*** MATERIAL TO PROCESS ***

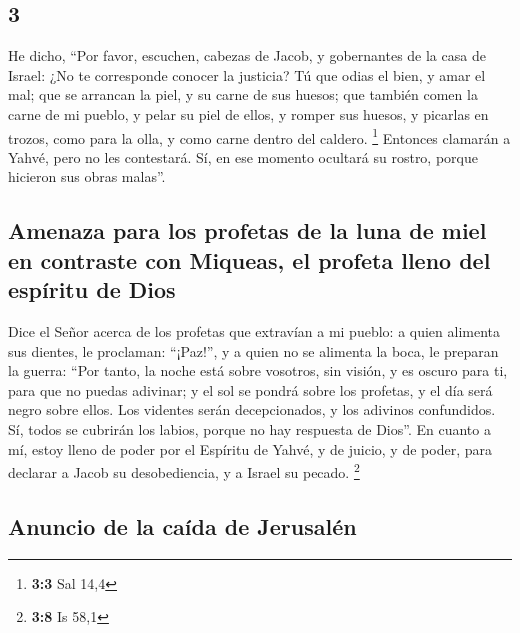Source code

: \begin{paracol}{2}
\hypertarget{section-4}{%
\section{3}\label{section-4}}

 He dicho, ``Por favor, escuchen, cabezas de Jacob, y
gobernantes de la casa de Israel: ¿No te corresponde conocer la
justicia?  Tú que odias el bien, y amar el mal; que se
arrancan la piel, y su carne de sus huesos;  que también
comen la carne de mi pueblo, y pelar su piel de ellos, y romper sus
huesos, y picarlas en trozos, como para la olla, y como carne dentro del
caldero. \footnote{\textbf{3:3} Sal 14,4}  Entonces
clamarán a Yahvé, pero no les contestará. Sí, en ese momento ocultará su
rostro, porque hicieron sus obras malas''.

\hypertarget{amenaza-para-los-profetas-de-la-luna-de-miel-en-contraste-con-miqueas-el-profeta-lleno-del-espuxedritu-de-dios}{%
\subsection{Amenaza para los profetas de la luna de miel en contraste
con Miqueas, el profeta lleno del espíritu de
Dios}\label{amenaza-para-los-profetas-de-la-luna-de-miel-en-contraste-con-miqueas-el-profeta-lleno-del-espuxedritu-de-dios}}

 Dice el Señor acerca de los profetas que extravían a mi
pueblo: a quien alimenta sus dientes, le proclaman: ``¡Paz!'', y a quien
no se alimenta la boca, le preparan la guerra:  ``Por
tanto, la noche está sobre vosotros, sin visión, y es oscuro para ti,
para que no puedas adivinar; y el sol se pondrá sobre los profetas, y el
día será negro sobre ellos.  Los videntes serán
decepcionados, y los adivinos confundidos. Sí, todos se cubrirán los
labios, porque no hay respuesta de Dios''.  En cuanto a
mí, estoy lleno de poder por el Espíritu de Yahvé, y de juicio, y de
poder, para declarar a Jacob su desobediencia, y a Israel su pecado.
\footnote{\textbf{3:8} Is 58,1}

\hypertarget{anuncio-de-la-cauxedda-de-jerusaluxe9n}{%
\subsection{Anuncio de la caída de
Jerusalén}\label{anuncio-de-la-cauxedda-de-jerusaluxe9n}}


\end{paracol}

*** End of MATERIAL TO PROCESS ***

▶ [TO-DO ITEM]:
Reprint the listing above exactly, without images.

▶ [EXPECTED ANSWER]:
Source code

: \begin{paracol}{2}
\hypertarget{section-4}{%
\section{3}\label{section-4}}

 He dicho, ``Por favor, escuchen, cabezas de Jacob, y
gobernantes de la casa de Israel: ¿No te corresponde conocer la
justicia?  Tú que odias el bien, y amar el mal; que se
arrancan la piel, y su carne de sus huesos;  que también
comen la carne de mi pueblo, y pelar su piel de ellos, y romper sus
huesos, y picarlas en trozos, como para la olla, y como carne dentro del
caldero. \footnote{\textbf{3:3} Sal 14,4}  Entonces
clamarán a Yahvé, pero no les contestará. Sí, en ese momento ocultará su
rostro, porque hicieron sus obras malas''.

\hypertarget{amenaza-para-los-profetas-de-la-luna-de-miel-en-contraste-con-miqueas-el-profeta-lleno-del-espuxedritu-de-dios}{%
\subsection{Amenaza para los profetas de la luna de miel en contraste
con Miqueas, el profeta lleno del espíritu de
Dios}\label{amenaza-para-los-profetas-de-la-luna-de-miel-en-contraste-con-miqueas-el-profeta-lleno-del-espuxedritu-de-dios}}

 Dice el Señor acerca de los profetas que extravían a mi
pueblo: a quien alimenta sus dientes, le proclaman: ``¡Paz!'', y a quien
no se alimenta la boca, le preparan la guerra:  ``Por
tanto, la noche está sobre vosotros, sin visión, y es oscuro para ti,
para que no puedas adivinar; y el sol se pondrá sobre los profetas, y el
día será negro sobre ellos.  Los videntes serán
decepcionados, y los adivinos confundidos. Sí, todos se cubrirán los
labios, porque no hay respuesta de Dios''.  En cuanto a
mí, estoy lleno de poder por el Espíritu de Yahvé, y de juicio, y de
poder, para declarar a Jacob su desobediencia, y a Israel su pecado.
\footnote{\textbf{3:8} Is 58,1}

\hypertarget{anuncio-de-la-cauxedda-de-jerusaluxe9n}{%
\subsection{Anuncio de la caída de
Jerusalén}\label{anuncio-de-la-cauxedda-de-jerusaluxe9n}}


\end{paracol}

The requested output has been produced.